Os danos ao meio ambiente não param na produção de matérias-primas. De acordo com a professora Francisca, há toneladas de tecidos que são descartadas antes mesmo do produto chegar às lojas, por exemplo, durante o processo de modelagem das roupas. “Esse é um dos resíduos de produção dos tecidos. Outros são das peças que não deram certo, que por algum motivo não ficaram boas e portanto não será possível vendê-las. Há também os pedaços de tecidos que vêm com defeitos; eles são cortados e não são utilizados para fazer peças de roupa”, explica a pesquisadora.
“Posteriormente nós temos um outro resíduo que é o pós-consumo, que são as peças prontas que não foram vendidas e não foram desejadas pelos consumidores. Elas ficam estocadas e como a moda é sazonal, você sempre está trazendo uma inovação, um novo produto de moda. Então, aquele produto fica obsoleto, os clientes não querem mais.”
“Dentro do sistema esse processo de obsolescência também foi acelerado com produções e coleções lançadas mensalmente ou até quinzenalmente. Esses produtos pós-consumo, quando não vendidos, são descartados de alguma forma e muitas vezes inadequadamente”, destaca Francisca.
Novas visões sobre a moda
Os projetos também permitem que os alunos do curso desenvolvam novas visões sobre a moda. Thayan Venturini, estudante de graduação do curso de moda e têxtil, conta que, em um primeiro momento, o uso de materiais sustentáveis começou a fazer parte das suas produções por conta da necessidade. Ex-bolsista de uma instituição de ensino superior, Thayan os utilizava para conseguir realizar as atividades de produção.

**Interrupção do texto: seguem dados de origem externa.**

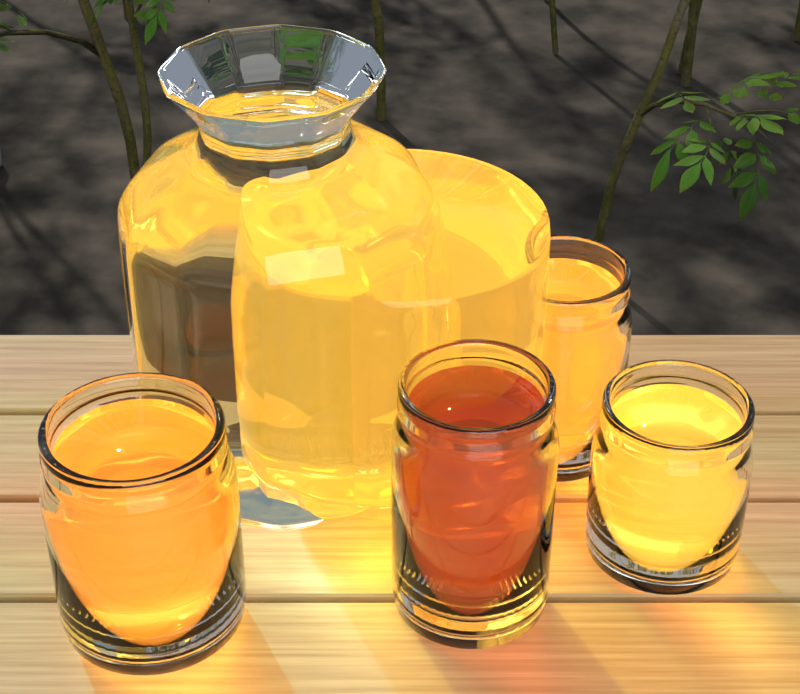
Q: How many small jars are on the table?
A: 4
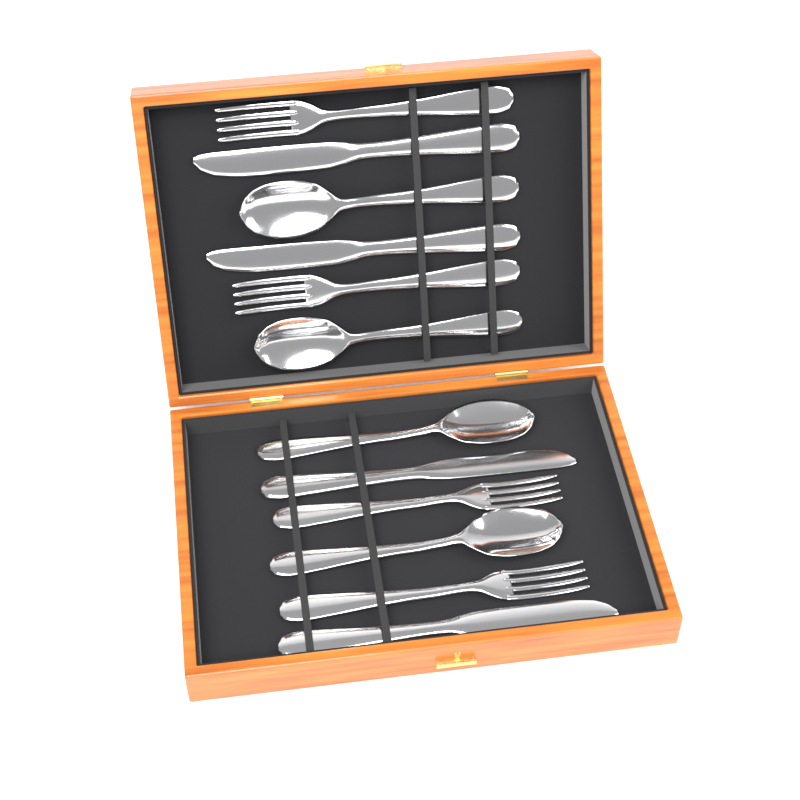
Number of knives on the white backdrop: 4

“Conforme fui vendo como funcionaria o curso, percebi que seria inviável comprar os tecidos e materiais para fazer os trabalhos, então o upcycling apareceu na minha vida dessa forma. Ainda assim, era muito gritante a minha realidade entre a Brasilândia e Perdizes e a questão do lixo começou a incomodar demais. Então procurei trabalhar com materiais mais inusitados como plásticos, pets, papel, tudo que fosse de fato reciclado e pudesse ser recriado para roupas, em um mix que fosse reciclagem de tecidos e de materiais não convencionais”, explica Thayan.
Ao conhecer o Sustexmoda, Thayan lembra que ficou deslumbrado, principalmente devido ao impacto dos projetos socioambientais. “Quando fiquei sabendo do projeto do Sustexmoda fiquei encantado, principalmente pela parte social. Quando a gente trabalha resgatando tecidos é muito bom, mas quando usamos o resgate aos tecidos para resgatar vidas é muito sensível, e vidas que seriam descartadas socialmente pontuando.”
Thayan também destaca que trabalhos como Botão de Flor e Ubuntu são essenciais para lembrar que pessoas trans, travestis e moradores de rua merecem reconhecimento. “Esse trabalho tão sensível me fez refletir sobre o potencial da moda com trabalho de autoestima para quem nunca tem sua própria dignidade preservada e acolhida.”